Cette disjonction, ou ce retard de la parole contribue à accroître l'énergie et les facultés de ralentir ou d'accélérer l'action, de telle sorte que les Extrême-Orientaux peuvent souvent être, à volonté, soit beaucoup plus rapides, soit beaucoup plus lents que nous, reculant ainsi les frontières ou les proportions du monde normalement appréhendé. Cette faculté est certainement partagée dans toutes les cultures par les artistes, êtres exceptionnels ou hors norme par excellence, sans compter les espèces animales dont les organes de perception sont plus fins, plus puissants que les nôtres, ou qui fonctionnent d'une façon particulière. C'est ce qu'avait repéré Van Gogh lorsqu'il écrit dans une lettre qu'il s'émerveille de la façon qu'ont les Japonais de dessiner avec la rapidité de l'éclair.

Tout se passe donc comme si, conformément d'ailleurs aux vues hindouistes ou bouddhistes, un grand nombre de mondes différents étaient emboîtés les uns dans les autres, telles des poupées matriochka, le monde ordinaire ou normal n'étant que le plus fréquent, le plus banal ou le plus commode, à l'intérieur des limites précises d'une civilisation donnée.

Il n'existe donc pas un seul temps et un seul espace, mais plusieurs, variant avec les différentes civilisations, types humains et espèces vivantes. Changer de culture, comme de règne animal, pourrait être ainsi glisser dans une autre dimension, passer magiquement, mais réellement, dans un autre monde.

Très rapidement exprimé, en un certain sens, tandis que l'Occident vivrait à l'intérieur d'une géométrie faite de repères grecs, un monde euclidien, d'autres civilisations pourraient se mouvoir à l'aise dans des espaces, des proportions, des perspectives plus vastes et plus complexes.

Or, depuis environ un siècle et demi et même si certains aspects semblent lui échapper encore, l'Asie extrême nous a plus étudiés que nous ne l'avons fait, et donc nous connaît mieux que l'inverse n'est vrai. Se pourrait-il que nous soyons, à l'heure actuelle, aussi démunis sur les plans philosophiques, psychologiques et spirituels profonds, que l'étaient au milieu du dix-neuvième siècle, dans le domaine des sciences et de la technologie, la Chine, le Japon et d'autres pays antiques ?
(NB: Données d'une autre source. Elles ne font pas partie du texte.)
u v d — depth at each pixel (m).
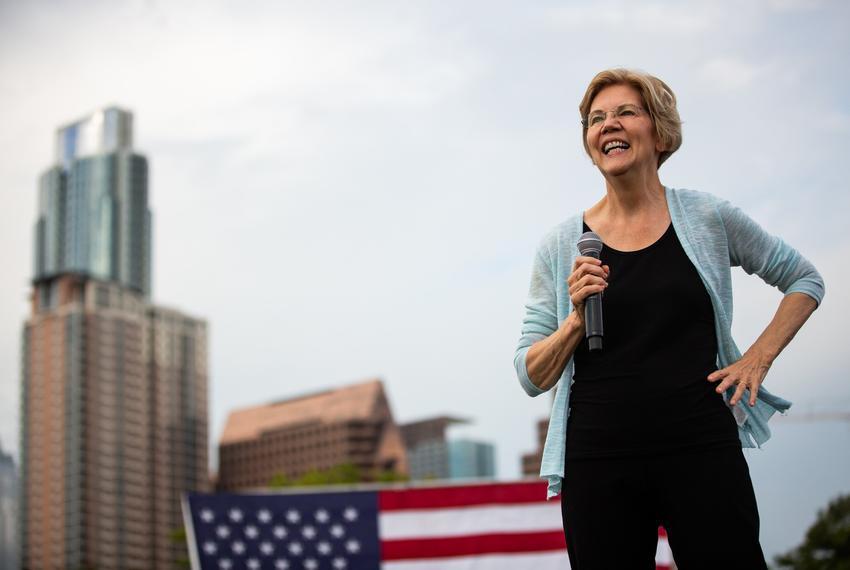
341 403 158.88
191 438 168.25
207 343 176.25
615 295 2.75
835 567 21.28
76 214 191.75
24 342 162.38
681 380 2.66
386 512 9.56
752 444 2.80
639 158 2.82
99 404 157.88
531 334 2.96
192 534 9.58
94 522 153.50
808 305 2.81
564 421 2.78
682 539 2.63
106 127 195.12
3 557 105.56
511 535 9.32
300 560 9.52
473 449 166.88
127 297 165.62
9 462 105.88
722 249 2.82
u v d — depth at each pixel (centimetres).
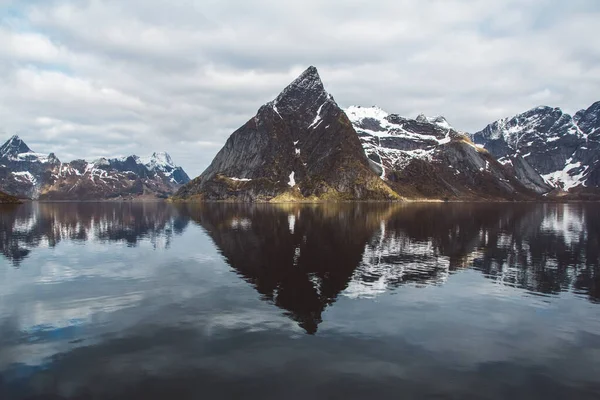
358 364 2605
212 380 2402
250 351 2786
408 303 3906
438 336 3084
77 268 5616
Si tel était le cas, ce serait déjà un phénomène historique et politique de très grande importance.

Mais, sur un plan théorique aussi, cette conviction que les Extrême-Orientaux se déplacent, pensent et agissent dans un autre espace, un univers intraverti et renversé fort différent du nôtre, ne me laisse pas en repos. Car l'hypothèse moniste, et, en tout cas, la nécessité d'une unification s'impose incessamment à l'esprit qui cherche à comprendre le Tout.

Si ces quelques remarques ont un sens, et selon moi une multitude de faits l'atteste, alors la singularité asiatique, étudiée à la lumière de notre normalité, nous cacherait une formidable réalité, à la fois surprenante, dérangeante et passionnante, qui resterait encore à découvrir.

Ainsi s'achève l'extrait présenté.